‘I’d be dead’: Hamilton-based pilot project lands homeless patients a bed of their own
Homeless and addicted to crystal meth, Jeff Butler was already on his last rung.
Then he tripped over a snowbank and badly hurt his leg on the walker he was using.
I don't know how in God's name. Only I could do this with a walker."
He wound up in the hospital with a nasty infection in his banged-up leg.
Throughout his stay, the 54-year-old grew anxious about being discharged back onto the street in his fragile condition.
Instead, he found himself on the third floor of Good Shepherd's shelter on Mary Street.
There, he became the first patient in a 10-bed pilot project that bridges gaps between housing and medicine.
Since March, it has admitted 42 patients, offering a soft landing for those with nowhere to go after they leave the hospital.
Butler found compassion in nurses, personal support workers and doctors, who not only helped him with his leg, but also treated his hepatitis and addiction.
And as the clincher, after years of homelessness, they set him up with a subsidized apartment with ongoing support.
I'll tell you one thing straight from my heart: if this place had not been here, I don't believe I'd be alive right now."
Colin Kinsey feels the same.
I'd be dead. I'd 100 per cent would be not alive," he says during a recent return visit.
Kinsey says he spent last winter outside after he was kicked out of shelters for drug use.
When he arrived at 135 Mary St., he'd suffered through septic shock, Kinsey says.
Staff gave him antibiotics, understood his drug use (now in check") and helped him find a room to rent.

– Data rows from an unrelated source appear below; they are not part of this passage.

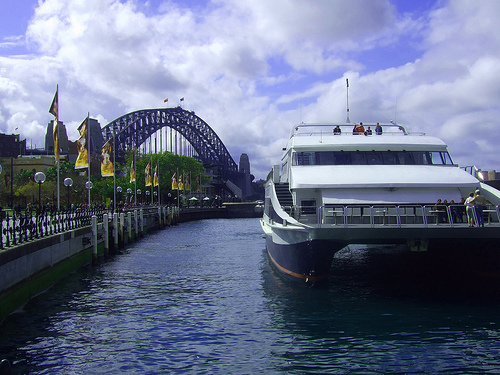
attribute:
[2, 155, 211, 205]
vegetation — green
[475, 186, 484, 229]
person — standing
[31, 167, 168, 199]
street lighting — next to sea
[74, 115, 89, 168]
flag — yellow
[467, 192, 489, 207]
shirt — yellow 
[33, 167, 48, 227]
lamp — round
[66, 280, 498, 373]
water — still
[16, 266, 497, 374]
sea — deep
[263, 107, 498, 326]
boat — white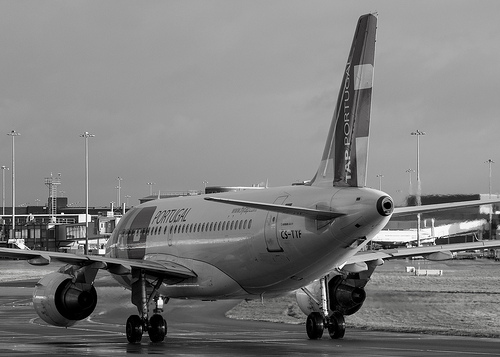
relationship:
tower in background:
[43, 170, 62, 214] [0, 1, 499, 258]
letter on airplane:
[183, 207, 191, 222] [0, 13, 500, 344]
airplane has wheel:
[0, 13, 500, 344] [126, 316, 142, 344]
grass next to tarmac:
[226, 254, 500, 338] [1, 270, 498, 356]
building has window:
[0, 197, 130, 248] [29, 227, 41, 239]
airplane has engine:
[0, 13, 500, 344] [32, 270, 98, 327]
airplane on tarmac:
[0, 13, 500, 344] [1, 270, 498, 356]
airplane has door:
[0, 13, 500, 344] [265, 195, 288, 252]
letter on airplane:
[152, 210, 161, 225] [0, 13, 500, 344]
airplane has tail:
[0, 13, 500, 344] [304, 13, 379, 188]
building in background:
[0, 197, 130, 248] [0, 1, 499, 258]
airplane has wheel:
[0, 13, 500, 344] [329, 313, 345, 340]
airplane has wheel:
[0, 13, 500, 344] [148, 314, 167, 342]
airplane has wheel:
[0, 13, 500, 344] [307, 312, 325, 337]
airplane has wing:
[0, 13, 500, 344] [1, 245, 198, 282]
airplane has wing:
[0, 13, 500, 344] [345, 240, 499, 263]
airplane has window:
[0, 13, 500, 344] [162, 224, 168, 234]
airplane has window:
[0, 13, 500, 344] [247, 219, 251, 229]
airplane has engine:
[0, 13, 500, 344] [295, 273, 366, 317]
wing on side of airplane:
[1, 245, 198, 282] [0, 13, 500, 344]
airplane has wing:
[0, 13, 500, 344] [204, 196, 347, 223]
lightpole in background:
[7, 129, 22, 231] [0, 1, 499, 258]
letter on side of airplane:
[183, 207, 191, 222] [0, 13, 500, 344]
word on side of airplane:
[150, 207, 191, 223] [0, 13, 500, 344]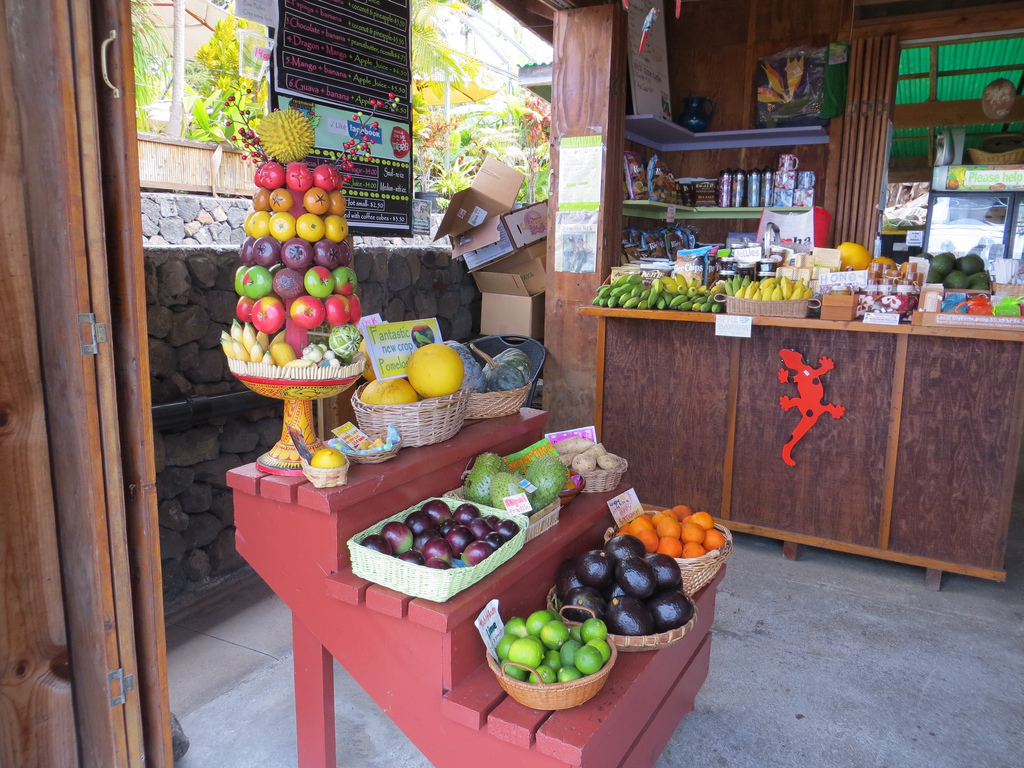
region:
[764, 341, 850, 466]
red and black salamander scultpure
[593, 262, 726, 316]
green bananas on counter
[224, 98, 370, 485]
fruit display on cake stand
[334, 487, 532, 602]
woven basket containing mangos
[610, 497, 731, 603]
woven basket containing oranges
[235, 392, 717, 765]
wood staircase painted light red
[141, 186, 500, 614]
rock wall inside store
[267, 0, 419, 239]
black board with flourescent words written on it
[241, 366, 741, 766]
Three tiered painted wooden stand.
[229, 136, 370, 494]
Tall decorative fruit tree bowl.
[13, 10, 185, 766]
Sliding wood door opening.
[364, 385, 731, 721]
Fruit and vegetables in baskets.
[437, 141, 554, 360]
Empty brown cardboard boxes.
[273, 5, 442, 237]
Product prices for customers.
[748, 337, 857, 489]
Red gecko/lizard stuck on counter.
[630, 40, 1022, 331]
Area crammed full of products.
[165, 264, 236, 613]
This wall made of rocks.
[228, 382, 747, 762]
fruits on top of stand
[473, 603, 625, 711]
lime inside a basket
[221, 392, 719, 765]
fruit stand is red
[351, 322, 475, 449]
grapefruit inside a basket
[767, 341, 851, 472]
lizard plaque on counter wall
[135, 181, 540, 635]
wall made of stones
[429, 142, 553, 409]
boxes next to stone wall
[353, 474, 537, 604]
a basket of fruit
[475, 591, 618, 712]
a bowl of fruit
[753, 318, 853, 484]
a red decorative lizard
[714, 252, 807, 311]
a group of bananas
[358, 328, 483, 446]
a basket of grapefruit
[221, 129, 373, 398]
a stack of fruits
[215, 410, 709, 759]
a display of fruit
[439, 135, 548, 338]
a pile of boxes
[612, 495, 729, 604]
basket of oranges on display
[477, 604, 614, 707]
basket of limes on display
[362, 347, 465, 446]
basket of grapefruit on display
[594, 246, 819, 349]
bananas on top of counter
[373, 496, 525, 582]
plums inside a basket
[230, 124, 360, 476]
fruit tree on display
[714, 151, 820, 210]
cups on top of shelf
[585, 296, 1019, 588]
counter is brown wood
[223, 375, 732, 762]
red display rack on floor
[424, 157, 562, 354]
boxes piled in corner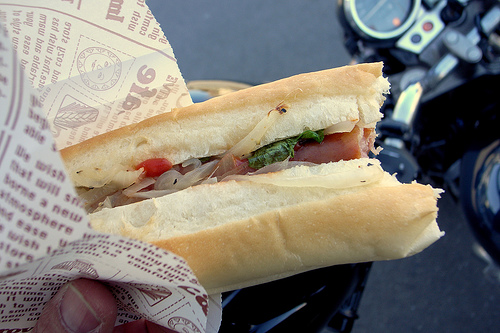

This place is like a miracle, like literally."
Gavin Urie recalls reaching a grim crossroads after months sleeping on the porch of a derelict home.
An ulcer on his backside kept becoming infected, but he was eventually referred to the transitional beds unit.
It was that this thing could kill me," reflects Urie, 36, as a staffer redresses sores on his feet.
The street is no place to heal after hospital stays.
When I recover from an injury, I'm on my couch. I have my feet up. I have family and lots of supports around me," says Melissa Watson, a registered nurse who co-ordinates care in the transitional beds unit.
For our guys, I think that's a big thing that's been lacking for them, and kind of creates this giant circle of reinfection."
Homelessness makes it difficult for people to keep appointments and challenges doctors to keep track of them amid a daily scramble to survive.
Dr. Tim O'Shea, a physician with the Shelter Health Network, which is a partner in the transitional beds initiative, can attest to this.
We will pour our hearts and souls and try our best to make sure that people get their medicines, and their tests and whatever else, but if they're not housed, we hardly ever see that bar move at all."
But once a person is housed, suddenly the switch flips and things start to get better," O'Shea says.
Staff at the transitional beds unit also strive to offer a flexible alternative for patients who don't cope well in conventional health-care settings, often due to issues with addiction and mental health.
There are certain people that don't fit into that box," says Kaley Connelly, a registered nurse who manages the initiative and helped launch it in March.
Connelly meets patients in hospitals to get to know them before they are referred to her. Many have had negative experiences in hospitals, on top of challenges in the social-service and criminal systems.
It becomes very overwhelming, and there really wasn't a place where all of that could be dealt with in a supportive environment that isn't punitive."
A key component of the project is a case manager who helps arrange for apartments or rooms for patients.
There are also followup efforts with people in the community after they leave.
It could be just a friendly knock on the door, help picking up medication, or even a hand with housework, Connelly says.
It can sometimes make the difference between somebody succeeding in their own housing and not."
But it's a complex formula and not everyone has left 135 Mary St. with an apartment.
It some cases, participants were arrested again; other times, they opted to stay in a shelter instead, Connelly says. We continue to engage with them."
And demand continues to outstrip the unit's 10-bed capacity. Four patients are waiting to be admitted.
Good Shepherd has urged the province to continue supporting the project, which was initially allocated $1.2 million over a year, says Brother Richard MacPhee, the executive director.
I think we've basically seen that it is a way in which we'll save the health-care system substantial dollars, and (on) top of it, free up acute-care beds for those who need them the most."
Butler, meanwhile, is grateful for stepping through the unit's doors when he did.
This was the best thing that ever could have happened to me."